This seems to be the month for venting my frustration with the London Telegraph, even when that frustration involves articles more than a month old. In this case I am referring to the review that Philip Hensher wrote last month of Harvey Sachs' book The Ninth: Beethoven and the World in 1824. The demand (in all likelihood not based on Hensher's piece) for this book was great enough that I had to get on a waiting list at the San Francisco Public Library. Since I had more than enough to keep me occupied, I did not mind the wait; and I was looking forward to the reading experience. Now I find myself wondering when I am going to bail.
There is nothing wrong with the basic premise of the book, which is basically that a proper understanding of the ninth symphony of Ludwig van Beethoven requires a contextual understanding of the circumstances under which that symphony was written. If I have any quibble at all with this premise, is that it is too narrow. As far as I am concerned, it is true of any act of the composition of music, which means that, in Beethoven's case, it is as applicable to "Für Elise" as it is to any of the compositions that are argued over by Anna Russell's "great experts." This is not to detract from the work of those "great experts" but simply to belabor the fundamental truth that "context is everything," even when one is obsessed with some masterpiece.
What is missing from Sachs' contextual approach is any sense of priorities. If context is everything, then everything is grist for his context-seeking mill. This makes for awesome detective work, but the result is some really turgid writing that never makes a case for whether it has anything substantive to do with Beethoven's ninth? George Orwell probably would have appreciated being paraphrased with the premise that some contexts are more equal than others; but you could not prove it by Sachs, for whom Saul Bellow and Joseph Brodsky carry as much weight as Charles Rosen and H. C. Robbins Landon. Ultimately, this book is an assorted collection of mud pies formed from the stuff of just about any subject you could imagine in a humanities curriculum. Reading it reminded me of a sarcastic remark an old colleague of mine used to make about Esquire: "Those guys must pay their writers by the word!"
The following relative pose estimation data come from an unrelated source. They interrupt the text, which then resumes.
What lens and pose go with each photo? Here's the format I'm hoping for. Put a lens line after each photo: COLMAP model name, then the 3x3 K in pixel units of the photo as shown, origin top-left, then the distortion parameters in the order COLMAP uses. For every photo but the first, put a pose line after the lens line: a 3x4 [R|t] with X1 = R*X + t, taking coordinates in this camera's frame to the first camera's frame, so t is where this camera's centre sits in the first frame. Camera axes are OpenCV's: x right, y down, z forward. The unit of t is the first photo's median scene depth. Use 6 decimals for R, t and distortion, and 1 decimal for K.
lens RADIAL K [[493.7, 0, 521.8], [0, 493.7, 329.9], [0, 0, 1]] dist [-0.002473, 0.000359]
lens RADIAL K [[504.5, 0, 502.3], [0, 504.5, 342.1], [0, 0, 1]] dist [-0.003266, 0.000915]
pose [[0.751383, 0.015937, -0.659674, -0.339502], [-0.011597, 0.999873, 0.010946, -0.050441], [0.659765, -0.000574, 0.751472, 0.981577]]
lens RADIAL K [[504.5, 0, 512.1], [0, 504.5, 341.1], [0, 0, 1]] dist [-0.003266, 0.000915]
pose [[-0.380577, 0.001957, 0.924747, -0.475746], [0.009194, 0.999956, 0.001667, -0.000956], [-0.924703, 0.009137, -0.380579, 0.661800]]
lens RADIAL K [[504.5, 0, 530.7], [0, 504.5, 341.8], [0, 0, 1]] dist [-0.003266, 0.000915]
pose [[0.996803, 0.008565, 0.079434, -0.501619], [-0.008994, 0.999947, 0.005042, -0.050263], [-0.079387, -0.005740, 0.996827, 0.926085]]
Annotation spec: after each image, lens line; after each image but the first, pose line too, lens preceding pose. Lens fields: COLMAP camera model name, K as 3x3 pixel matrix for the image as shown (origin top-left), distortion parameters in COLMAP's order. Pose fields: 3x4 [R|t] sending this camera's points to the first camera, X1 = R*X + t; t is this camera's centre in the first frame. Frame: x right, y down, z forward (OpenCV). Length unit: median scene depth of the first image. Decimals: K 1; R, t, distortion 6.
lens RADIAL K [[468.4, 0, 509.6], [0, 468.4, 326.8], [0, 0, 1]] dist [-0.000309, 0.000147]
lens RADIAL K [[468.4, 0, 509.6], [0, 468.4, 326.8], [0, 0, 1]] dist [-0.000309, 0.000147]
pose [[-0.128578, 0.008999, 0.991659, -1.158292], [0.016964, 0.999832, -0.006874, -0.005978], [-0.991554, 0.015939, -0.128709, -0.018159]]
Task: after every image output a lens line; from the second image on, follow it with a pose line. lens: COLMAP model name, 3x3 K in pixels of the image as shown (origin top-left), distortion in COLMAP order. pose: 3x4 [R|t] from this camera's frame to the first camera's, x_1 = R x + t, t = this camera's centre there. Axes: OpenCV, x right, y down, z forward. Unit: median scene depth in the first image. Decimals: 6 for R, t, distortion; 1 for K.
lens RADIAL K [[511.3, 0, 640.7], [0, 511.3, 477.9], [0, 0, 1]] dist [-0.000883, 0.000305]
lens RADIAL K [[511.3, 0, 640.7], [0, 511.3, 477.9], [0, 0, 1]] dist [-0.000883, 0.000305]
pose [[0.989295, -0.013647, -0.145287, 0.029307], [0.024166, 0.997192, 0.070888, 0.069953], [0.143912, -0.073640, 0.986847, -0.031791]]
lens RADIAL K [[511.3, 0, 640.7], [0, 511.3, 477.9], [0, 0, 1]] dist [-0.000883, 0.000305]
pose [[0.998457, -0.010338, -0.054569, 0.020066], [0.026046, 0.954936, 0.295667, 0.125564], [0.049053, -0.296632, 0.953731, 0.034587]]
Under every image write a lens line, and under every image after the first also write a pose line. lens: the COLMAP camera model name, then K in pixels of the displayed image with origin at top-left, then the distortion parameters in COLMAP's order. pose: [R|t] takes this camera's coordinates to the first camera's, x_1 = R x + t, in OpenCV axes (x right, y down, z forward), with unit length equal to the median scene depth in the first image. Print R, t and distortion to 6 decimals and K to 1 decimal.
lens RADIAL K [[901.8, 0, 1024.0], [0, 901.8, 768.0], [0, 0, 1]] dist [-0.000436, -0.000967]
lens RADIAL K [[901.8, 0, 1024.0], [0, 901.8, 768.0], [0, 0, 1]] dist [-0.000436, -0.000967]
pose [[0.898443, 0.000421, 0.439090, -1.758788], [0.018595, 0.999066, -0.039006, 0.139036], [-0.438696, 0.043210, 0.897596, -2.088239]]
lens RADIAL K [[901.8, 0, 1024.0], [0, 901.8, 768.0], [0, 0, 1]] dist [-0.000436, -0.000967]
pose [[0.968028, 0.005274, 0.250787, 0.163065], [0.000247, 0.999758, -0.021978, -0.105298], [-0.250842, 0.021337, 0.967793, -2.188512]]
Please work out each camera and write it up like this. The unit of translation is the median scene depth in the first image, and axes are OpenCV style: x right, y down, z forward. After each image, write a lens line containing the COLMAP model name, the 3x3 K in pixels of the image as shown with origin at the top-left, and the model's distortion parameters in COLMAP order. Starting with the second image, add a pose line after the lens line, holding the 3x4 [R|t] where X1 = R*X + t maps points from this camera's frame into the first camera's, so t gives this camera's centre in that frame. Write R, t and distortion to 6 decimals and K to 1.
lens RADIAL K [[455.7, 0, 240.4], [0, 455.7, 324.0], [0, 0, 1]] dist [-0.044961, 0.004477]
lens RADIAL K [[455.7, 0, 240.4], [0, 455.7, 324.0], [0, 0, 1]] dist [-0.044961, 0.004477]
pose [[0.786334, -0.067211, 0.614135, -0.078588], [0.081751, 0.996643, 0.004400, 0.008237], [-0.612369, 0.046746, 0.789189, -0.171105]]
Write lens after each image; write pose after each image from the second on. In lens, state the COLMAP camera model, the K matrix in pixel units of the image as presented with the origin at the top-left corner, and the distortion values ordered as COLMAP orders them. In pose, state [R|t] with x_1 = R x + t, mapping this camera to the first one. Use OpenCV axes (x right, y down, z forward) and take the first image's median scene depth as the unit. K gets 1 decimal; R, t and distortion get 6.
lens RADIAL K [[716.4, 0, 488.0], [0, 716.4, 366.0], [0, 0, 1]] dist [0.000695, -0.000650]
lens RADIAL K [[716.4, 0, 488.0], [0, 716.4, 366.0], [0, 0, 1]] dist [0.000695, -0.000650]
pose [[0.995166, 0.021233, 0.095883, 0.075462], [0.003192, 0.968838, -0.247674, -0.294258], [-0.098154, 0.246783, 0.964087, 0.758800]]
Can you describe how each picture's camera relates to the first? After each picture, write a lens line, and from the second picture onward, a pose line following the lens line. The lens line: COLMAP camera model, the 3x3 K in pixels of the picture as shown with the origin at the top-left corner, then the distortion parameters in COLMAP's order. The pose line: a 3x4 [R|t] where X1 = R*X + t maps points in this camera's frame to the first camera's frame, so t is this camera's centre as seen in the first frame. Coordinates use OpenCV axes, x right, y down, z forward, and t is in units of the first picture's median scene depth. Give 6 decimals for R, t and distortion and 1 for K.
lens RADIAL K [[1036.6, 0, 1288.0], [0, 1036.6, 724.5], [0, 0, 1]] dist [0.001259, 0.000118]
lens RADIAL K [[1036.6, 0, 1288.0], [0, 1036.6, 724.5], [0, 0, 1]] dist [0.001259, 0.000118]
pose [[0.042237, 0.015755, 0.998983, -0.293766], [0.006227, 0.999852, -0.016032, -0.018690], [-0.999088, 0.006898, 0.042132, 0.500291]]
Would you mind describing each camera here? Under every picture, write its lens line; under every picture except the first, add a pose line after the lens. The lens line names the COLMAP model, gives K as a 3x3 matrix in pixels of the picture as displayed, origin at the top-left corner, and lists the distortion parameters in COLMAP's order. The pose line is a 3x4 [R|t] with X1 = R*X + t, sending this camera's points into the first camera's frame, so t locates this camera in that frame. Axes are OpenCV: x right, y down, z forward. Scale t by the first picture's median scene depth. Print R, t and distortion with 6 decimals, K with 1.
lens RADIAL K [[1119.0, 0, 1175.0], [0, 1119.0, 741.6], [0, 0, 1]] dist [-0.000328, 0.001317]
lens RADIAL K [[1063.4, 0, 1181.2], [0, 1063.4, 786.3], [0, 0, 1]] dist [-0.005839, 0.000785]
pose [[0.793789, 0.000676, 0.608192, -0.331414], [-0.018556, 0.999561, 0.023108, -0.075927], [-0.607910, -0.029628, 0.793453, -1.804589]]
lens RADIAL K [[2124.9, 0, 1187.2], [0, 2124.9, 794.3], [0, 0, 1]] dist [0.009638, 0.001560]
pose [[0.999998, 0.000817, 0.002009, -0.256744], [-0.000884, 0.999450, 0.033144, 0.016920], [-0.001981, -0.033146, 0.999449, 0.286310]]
I do not know if I shall make it to the end of Sachs book to see if he even glances the hypothesis that, strictly speaking, the Opus 125 symphony in D minor is not Beethoven's masterpiece. It was made a masterpiece by a congeries of factors, most of them grounded in the social world and probably all of them brought into play after Beethoven's death. In 1824 Opus 125 was, at best, an enigma that made a mighty noise and brought little profit to a poor sick man living in squalor. The real story did not take place in 1824; and the book that deserves to be written is the one that tries to develop the underlying narrative of the "resurrection" of Beethoven as monument.